Given problem 1: According to the tribute below, how old was Doug Brown when he died?

Text provided:
+++

Blogging my Facebook post from Monday, a tribute to my best friend, who left this life on Oct. 26, 2002:
Eighteen years ago tonight, I was working the 4-to-midnight Saturday copy desk shift at The Dallas Morning News when I got a call from my wife that stunned and shook me more than any I’ve ever received. It was the kind of sad news we all often get, usually about beloved family members, and it’s always painful to hear and difficult to process.
Kay told me as gently as she could that my best friend, Doug Brown, had died earlier that day, apparently of a heart attack. He was sitting in his favorite chair with a football game on the TV when his dear wife of four years, Melissa Brown, came home from running errands. She thought he was taking a nap after mowing the yard, so she let him sleep. She came out a while later to check on him and couldn’t wake him. Neither, shortly, could the paramedics.
Her sweet Doug was gone, already at the side of the God he worshipped so faithfully.
My DMN colleague Ed Sargent, who was in charge of the copy desk that night, let me finish the editing I was working on and go home early. I was in shock, unable to believe this had really happened. I bawled, yelled and cursed most of the way home, demanding that God tell me why something like this had happened to one of the most wonderful, selfless people he’d ever brought into this life.
Doug was only 45 years old. For 15 years, he had been my closest friend, my Fort Worth Star-Telegram colleague, my most trusted confidant, my fellow best man (he at my wedding in 1994, me at his in 1998), my golf buddy and my forever Astros-fan-in-arms.
I cannot fathom how it has been 18 years since Doug left us, and yet it seems like an eternity. I miss our long talks late into the night after work, our 18-hole walks (and his brilliant shot-making), the numerous sports events we attended together, and his deep love for, fascination about and knowledge of God’s creatures great and small.

+++

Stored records
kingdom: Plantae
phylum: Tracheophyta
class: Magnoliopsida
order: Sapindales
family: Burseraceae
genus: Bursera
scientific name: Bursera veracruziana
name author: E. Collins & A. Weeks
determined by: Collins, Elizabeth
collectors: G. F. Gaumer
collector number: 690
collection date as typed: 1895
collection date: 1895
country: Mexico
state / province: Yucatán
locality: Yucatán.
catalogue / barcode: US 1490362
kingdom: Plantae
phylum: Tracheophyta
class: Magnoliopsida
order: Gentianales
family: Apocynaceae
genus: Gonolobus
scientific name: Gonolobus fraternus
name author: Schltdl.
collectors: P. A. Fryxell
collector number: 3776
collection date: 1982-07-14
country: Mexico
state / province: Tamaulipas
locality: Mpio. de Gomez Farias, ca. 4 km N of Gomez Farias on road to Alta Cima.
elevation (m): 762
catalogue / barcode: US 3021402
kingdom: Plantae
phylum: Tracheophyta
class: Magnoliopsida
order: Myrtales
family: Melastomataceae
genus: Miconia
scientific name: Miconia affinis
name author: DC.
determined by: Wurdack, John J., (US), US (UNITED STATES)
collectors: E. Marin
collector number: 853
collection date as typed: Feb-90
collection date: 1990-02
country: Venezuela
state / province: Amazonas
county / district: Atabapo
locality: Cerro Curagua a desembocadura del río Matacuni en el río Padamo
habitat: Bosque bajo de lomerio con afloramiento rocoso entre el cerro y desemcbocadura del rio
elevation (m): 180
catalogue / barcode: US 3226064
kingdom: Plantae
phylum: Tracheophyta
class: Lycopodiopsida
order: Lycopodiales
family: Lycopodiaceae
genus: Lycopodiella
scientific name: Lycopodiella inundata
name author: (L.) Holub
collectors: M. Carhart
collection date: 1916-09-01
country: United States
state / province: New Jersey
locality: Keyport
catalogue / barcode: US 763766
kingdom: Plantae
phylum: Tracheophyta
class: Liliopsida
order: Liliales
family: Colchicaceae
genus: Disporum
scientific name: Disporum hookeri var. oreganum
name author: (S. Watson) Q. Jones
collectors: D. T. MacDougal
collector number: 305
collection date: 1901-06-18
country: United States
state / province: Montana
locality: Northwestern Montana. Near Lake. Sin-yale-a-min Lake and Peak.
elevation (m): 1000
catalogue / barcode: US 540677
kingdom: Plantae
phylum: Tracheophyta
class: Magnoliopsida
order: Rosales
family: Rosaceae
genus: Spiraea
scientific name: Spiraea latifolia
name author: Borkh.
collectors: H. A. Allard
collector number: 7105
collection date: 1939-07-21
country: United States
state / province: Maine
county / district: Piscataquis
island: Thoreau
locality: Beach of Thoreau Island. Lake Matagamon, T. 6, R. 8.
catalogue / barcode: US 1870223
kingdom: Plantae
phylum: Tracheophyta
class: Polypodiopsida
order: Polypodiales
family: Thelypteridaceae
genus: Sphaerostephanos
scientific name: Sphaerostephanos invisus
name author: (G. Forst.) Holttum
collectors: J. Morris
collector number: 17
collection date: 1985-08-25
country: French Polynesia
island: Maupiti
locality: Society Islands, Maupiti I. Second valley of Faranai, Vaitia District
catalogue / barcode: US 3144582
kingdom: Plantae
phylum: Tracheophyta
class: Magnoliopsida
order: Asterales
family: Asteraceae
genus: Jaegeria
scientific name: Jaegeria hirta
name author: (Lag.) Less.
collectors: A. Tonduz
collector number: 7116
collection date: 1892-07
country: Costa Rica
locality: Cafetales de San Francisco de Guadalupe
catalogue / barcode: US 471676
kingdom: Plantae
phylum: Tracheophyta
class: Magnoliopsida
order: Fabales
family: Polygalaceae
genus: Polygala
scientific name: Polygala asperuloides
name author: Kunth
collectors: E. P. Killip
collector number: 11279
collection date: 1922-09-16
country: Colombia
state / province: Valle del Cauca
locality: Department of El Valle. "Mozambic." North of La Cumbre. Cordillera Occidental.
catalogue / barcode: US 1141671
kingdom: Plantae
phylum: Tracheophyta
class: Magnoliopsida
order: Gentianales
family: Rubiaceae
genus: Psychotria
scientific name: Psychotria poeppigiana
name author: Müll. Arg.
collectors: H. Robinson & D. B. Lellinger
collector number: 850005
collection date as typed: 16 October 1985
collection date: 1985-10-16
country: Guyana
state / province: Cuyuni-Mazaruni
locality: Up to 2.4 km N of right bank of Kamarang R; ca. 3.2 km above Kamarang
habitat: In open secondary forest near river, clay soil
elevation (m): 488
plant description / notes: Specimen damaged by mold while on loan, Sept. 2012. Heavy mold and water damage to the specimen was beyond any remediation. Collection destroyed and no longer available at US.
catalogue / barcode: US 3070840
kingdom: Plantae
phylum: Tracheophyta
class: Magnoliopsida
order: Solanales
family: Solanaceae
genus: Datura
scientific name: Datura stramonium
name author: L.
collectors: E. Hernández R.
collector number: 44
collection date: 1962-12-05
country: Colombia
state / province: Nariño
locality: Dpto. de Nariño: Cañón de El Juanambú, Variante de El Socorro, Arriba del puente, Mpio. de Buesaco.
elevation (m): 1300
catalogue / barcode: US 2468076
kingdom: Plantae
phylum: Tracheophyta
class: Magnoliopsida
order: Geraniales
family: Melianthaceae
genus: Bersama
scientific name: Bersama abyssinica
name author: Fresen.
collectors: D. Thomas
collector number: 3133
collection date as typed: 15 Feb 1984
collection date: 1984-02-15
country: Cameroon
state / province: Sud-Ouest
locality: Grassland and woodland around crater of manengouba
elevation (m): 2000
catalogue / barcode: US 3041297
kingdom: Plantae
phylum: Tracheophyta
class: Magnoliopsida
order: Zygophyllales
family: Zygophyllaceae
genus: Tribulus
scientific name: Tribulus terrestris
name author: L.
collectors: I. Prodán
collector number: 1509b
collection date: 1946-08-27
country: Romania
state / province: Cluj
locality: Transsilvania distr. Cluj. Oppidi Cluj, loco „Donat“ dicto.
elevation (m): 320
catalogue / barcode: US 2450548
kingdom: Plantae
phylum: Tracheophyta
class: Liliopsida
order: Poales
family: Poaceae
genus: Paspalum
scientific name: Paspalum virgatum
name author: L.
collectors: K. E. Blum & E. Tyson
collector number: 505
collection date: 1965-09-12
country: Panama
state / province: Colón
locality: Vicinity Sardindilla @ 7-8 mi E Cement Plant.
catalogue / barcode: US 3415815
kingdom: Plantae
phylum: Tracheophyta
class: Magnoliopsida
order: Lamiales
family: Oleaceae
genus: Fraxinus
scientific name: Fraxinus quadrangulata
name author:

+++

Given problem 2: In the part of the records that opens with the first line and closes with the line containing "family: Apocynaceae", substitute "field number" for "collector number". Reproduce only those lines and leave everything else unchanged.

Exercise result 1: He was 45 years old.

Exercise result 2:
kingdom: Plantae
phylum: Tracheophyta
class: Magnoliopsida
order: Sapindales
family: Burseraceae
genus: Bursera
scientific name: Bursera veracruziana
name author: E. Collins & A. Weeks
determined by: Collins, Elizabeth
collectors: G. F. Gaumer
field number: 690
collection date as typed: 1895
collection date: 1895
country: Mexico
state / province: Yucatán
locality: Yucatán.
catalogue / barcode: US 1490362
kingdom: Plantae
phylum: Tracheophyta
class: Magnoliopsida
order: Gentianales
family: Apocynaceae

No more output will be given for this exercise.